» Data to process:
· · ·
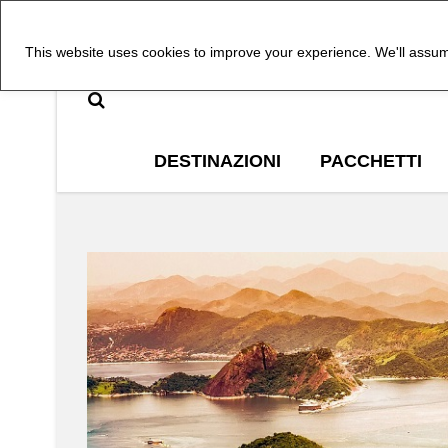
This website uses cookies to improve your experience. We'll assume
DESTINAZIONI
PACCHETTI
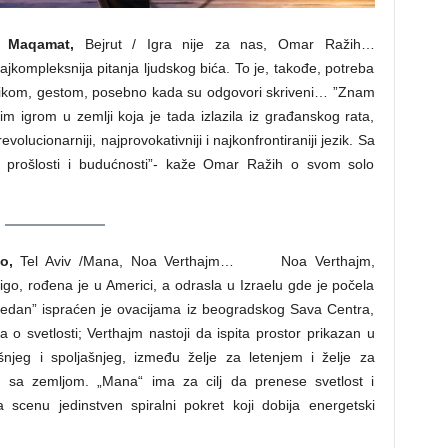
/ Maqamat,
Bejrut / Igra nije za nas, Omar Ražih…
ompleksnija pitanja ljudskog bića. To je, takođe, potreba
slikom, gestom, posebno kada su odgovori skriveni… ”Znam
 igrom u zemlji koja je tada izlazila iz građanskog rata,
evolucionarniji, najprovokativniji i najkonfrontiraniji jezik. Sa
rošlosti i budućnosti”- kaže Omar Ražih o svom solo
go,
Tel Aviv /Mana, Noa Verthajm… Noa Verthajm,
tigo, rođena je u Americi, a odrasla u Izraelu gde je počela
 jedan” ispraćen je ovacijama iz beogradskog Sava Centra,
a o svetlosti; Verthajm nastoji da ispita prostor prikazan u
jeg i spoljašnjeg, između želje za letenjem i želje za
 sa zemljom. „Mana“ ima za cilj da prenese svetlost i
 scenu jedinstven spiralni pokret koji dobija energetski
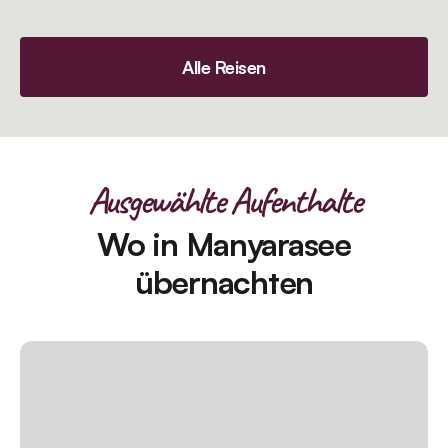
Alle Reisen
Ausgewählte Aufenthalte
Wo in Manyarasee
übernachten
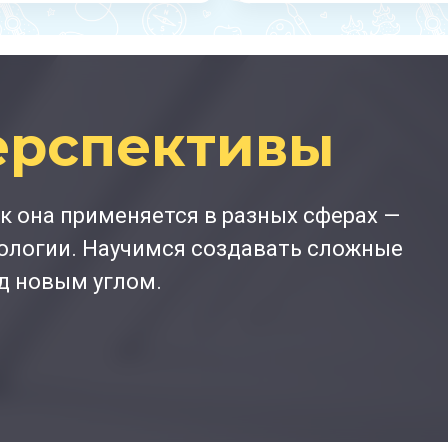
ерспективы
ак она применяется в разных сферах —
хологии. Научимся создавать сложные
д новым углом.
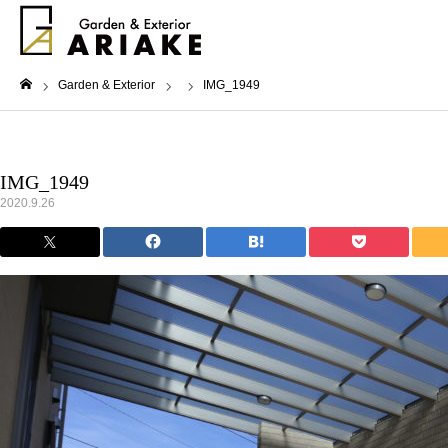
Garden & Exterior
IMG_1949
ホーム
IMG_1949
2020.9.26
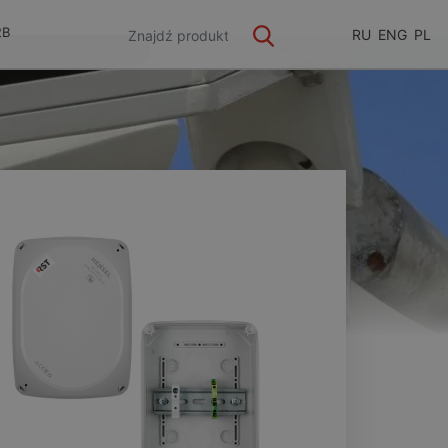
2B
RU
ENG
PL
ge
· · ·
» Prompt: Copy nothing but the lines from the start of the entries through the line with "igrom u zemlji". Write them out exactly, without pictures.

» Task output:
This website uses cookies to improve your experience. We'll assume
DESTINAZIONI
PACCHETTI
/ Maqamat,
Bejrut / Igra nije za nas, Omar Ražih…
ompleksnija pitanja ljudskog bića. To je, takođe, potreba
slikom, gestom, posebno kada su odgovori skriveni… ”Znam
 igrom u zemlji koja je tada izlazila iz građanskog rata,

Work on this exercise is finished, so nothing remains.